Document images with source code
******************************
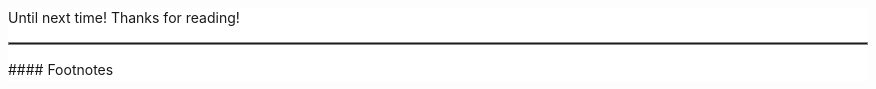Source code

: Until next time! Thanks for reading!

<hr style="border:1px solid #888888;margin-bottom:15px;"/>
#### Footnotes

[^1]: [Intro to Cairo Graphics in Rust](https://medium.com/@bit101/intro-to-cairo-graphics-in-rust-35470a6aed86), for example, which dives a bit deeper into the specifics of the Rust syntax than I intend to. In fact, this blog post gives us pretty much all the Rust code we need to accomplish our goals for this blog post, so we will be drawing on it heavily for the Rust side of the library.

[^2]: This also means that, technically, we can do some very un-Elixir things with `map` and `for` to modify the image. We can attempt to discourage this sort of behaviour via our final API design, but it will still be possible. Father Valim, full of grace, lead us not into mutable temptation...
******************************
Directions =
Could you output every entry exactly as written, skipping the pictures?

Problem solution =
Source code

: Until next time! Thanks for reading!

<hr style="border:1px solid #888888;margin-bottom:15px;"/>
#### Footnotes

[^1]: [Intro to Cairo Graphics in Rust](https://medium.com/@bit101/intro-to-cairo-graphics-in-rust-35470a6aed86), for example, which dives a bit deeper into the specifics of the Rust syntax than I intend to. In fact, this blog post gives us pretty much all the Rust code we need to accomplish our goals for this blog post, so we will be drawing on it heavily for the Rust side of the library.

[^2]: This also means that, technically, we can do some very un-Elixir things with `map` and `for` to modify the image. We can attempt to discourage this sort of behaviour via our final API design, but it will still be possible. Father Valim, full of grace, lead us not into mutable temptation...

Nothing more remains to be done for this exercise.